◆ EXERCISE REQUIREMENTS ◆
Copy every line of the material below, leaving out the pictures. Add 124 to both numbers of each marked-point coordinate pair given for the second view, and keep all other lines unchanged.

◆ INPUT RECORDS ◆
%%
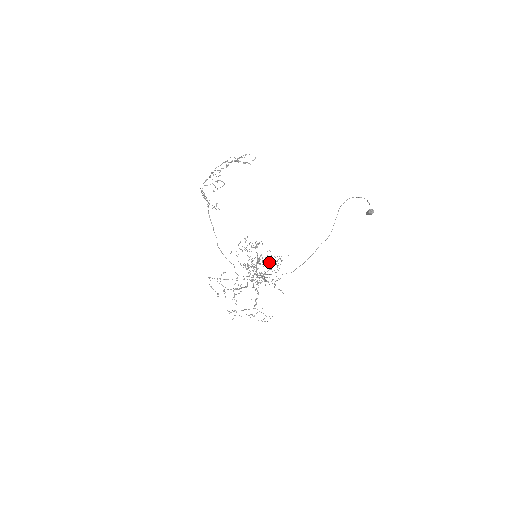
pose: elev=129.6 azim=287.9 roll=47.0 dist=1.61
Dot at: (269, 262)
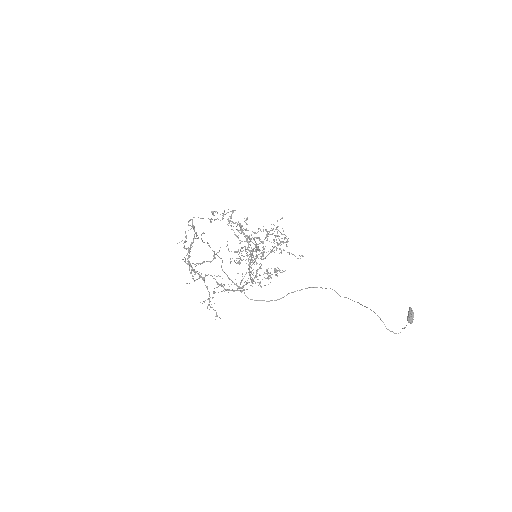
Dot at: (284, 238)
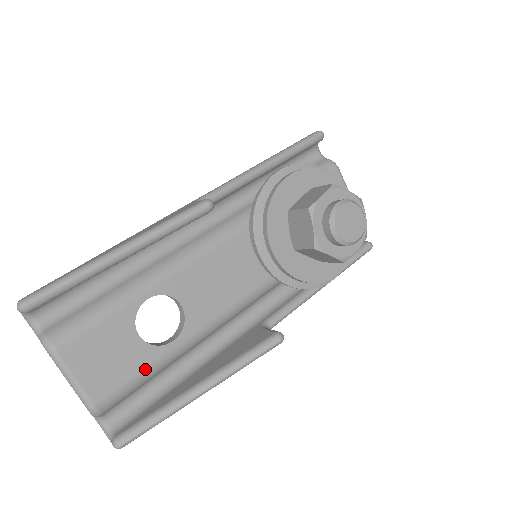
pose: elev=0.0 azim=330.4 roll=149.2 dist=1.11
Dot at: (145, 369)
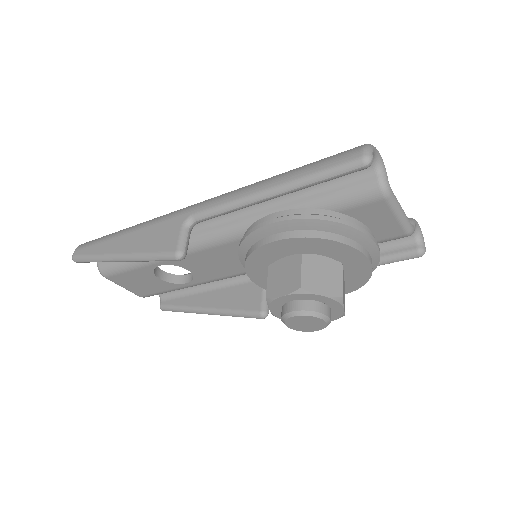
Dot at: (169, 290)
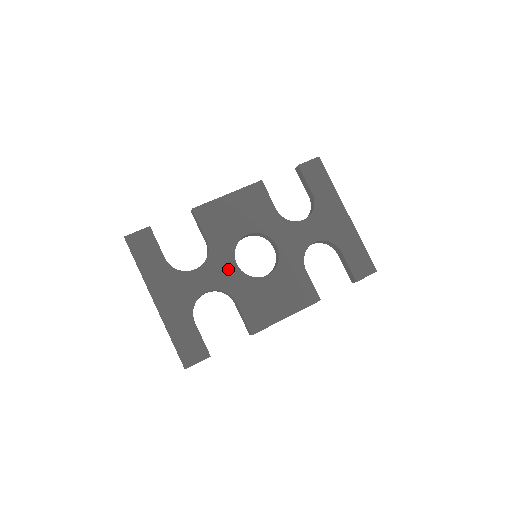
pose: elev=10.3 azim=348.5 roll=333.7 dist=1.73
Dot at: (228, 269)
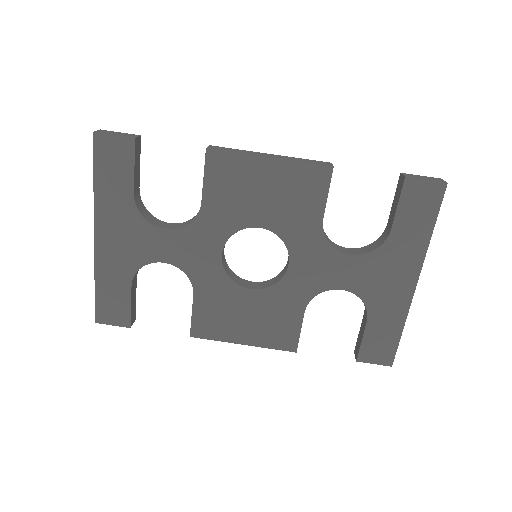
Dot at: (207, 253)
%%
◆ SOLVED EXERCISE ◆
pose: elev=129.6 azim=287.9 roll=47.0 dist=1.61
Dot at: (269, 262)
Dot at: (408, 362)
pose: elev=0.0 azim=330.4 roll=149.2 dist=1.11
Dot at: (145, 369)
Dot at: (293, 414)
pose: elev=10.3 azim=348.5 roll=333.7 dist=1.73
Dot at: (228, 269)
Dot at: (331, 377)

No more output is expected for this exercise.